Segment Start: RECORDS SUPPLIED

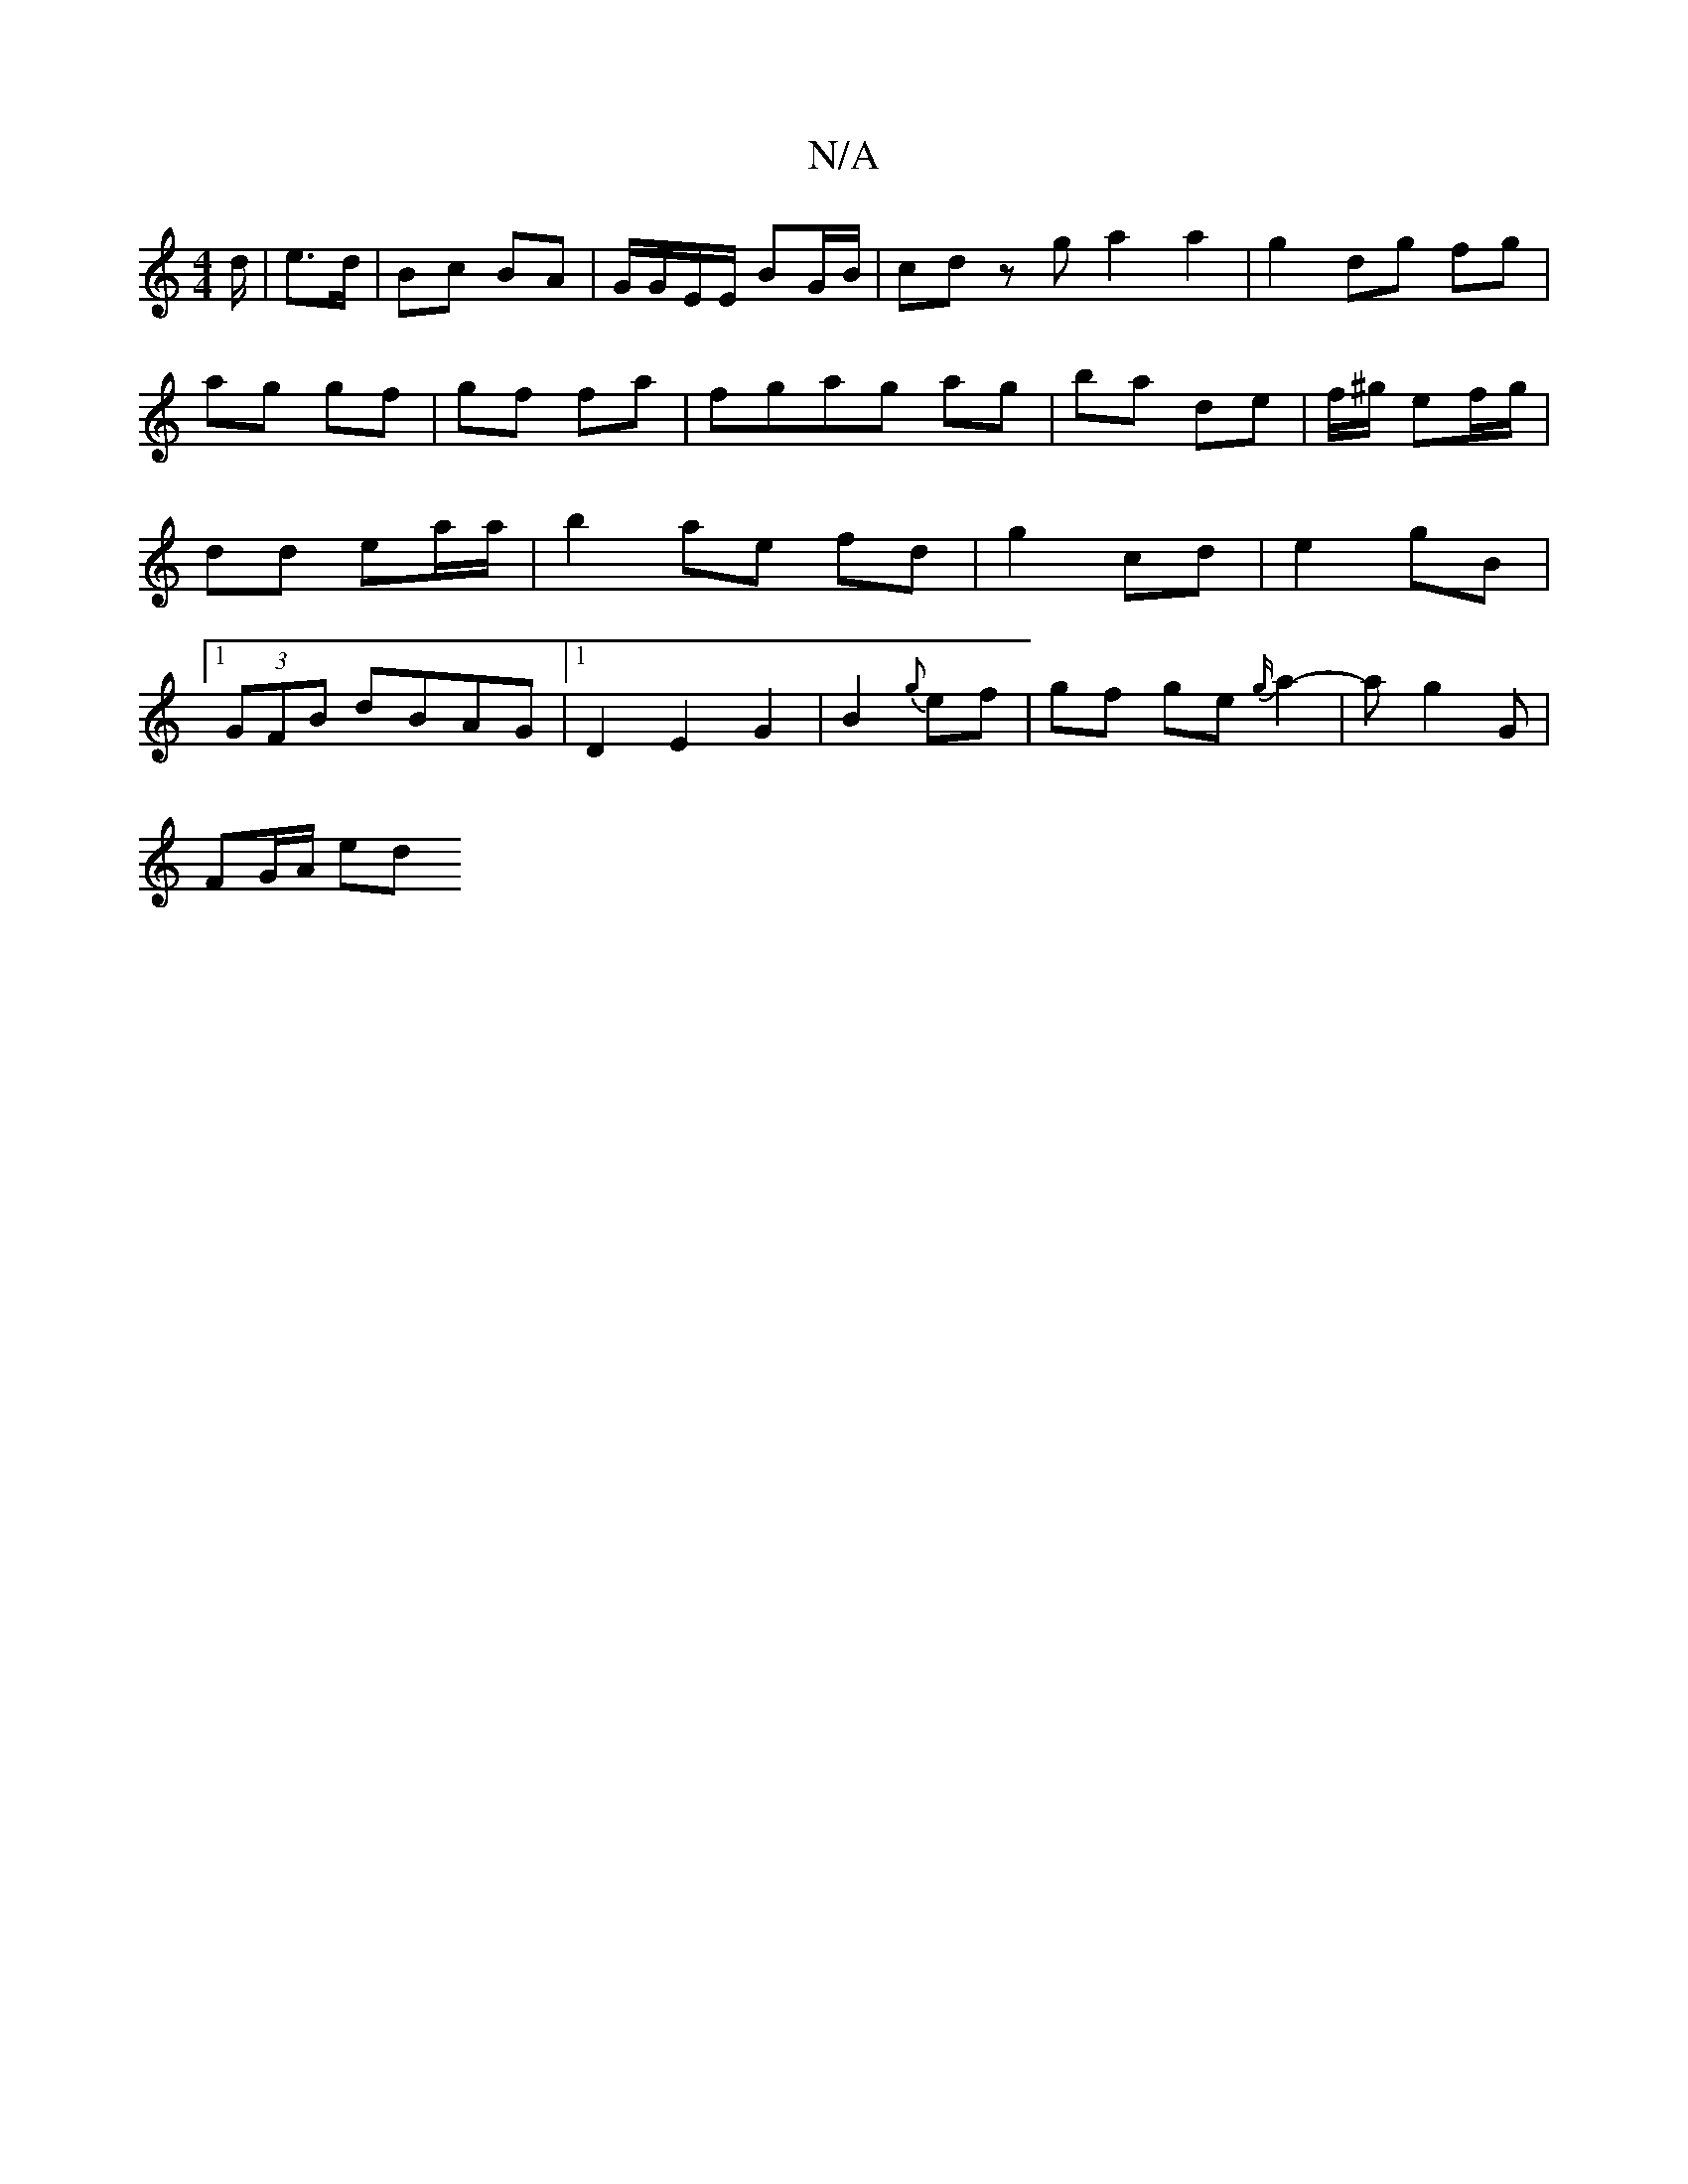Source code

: X:1
T:N/A
M:4/4
R:N/A
K:Cmajor
d/ | e>d | Bc BA | G/G/E/E/ BG/B/ | cd z g a2 a2| g2 dg fg|ag gf|gf fa|fgag ag|ba de | f/^g/ ef/g/ | dd ea/a/ |b2 ae fd|g2 cd|e2 gB|1 (3GFB dBAG |1 D2 E2 G2 | B2 {g}ef | gf ge{g/}a2- | ag2G |
FG/A/ ed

Segment End: RECORDS SUPPLIED

Copy out the entries verbatim and leave the images out.

Source code

: X:1
T:N/A
M:4/4
R:N/A
K:Cmajor
d/ | e>d | Bc BA | G/G/E/E/ BG/B/ | cd z g a2 a2| g2 dg fg|ag gf|gf fa|fgag ag|ba de | f/^g/ ef/g/ | dd ea/a/ |b2 ae fd|g2 cd|e2 gB|1 (3GFB dBAG |1 D2 E2 G2 | B2 {g}ef | gf ge{g/}a2- | ag2G |
FG/A/ ed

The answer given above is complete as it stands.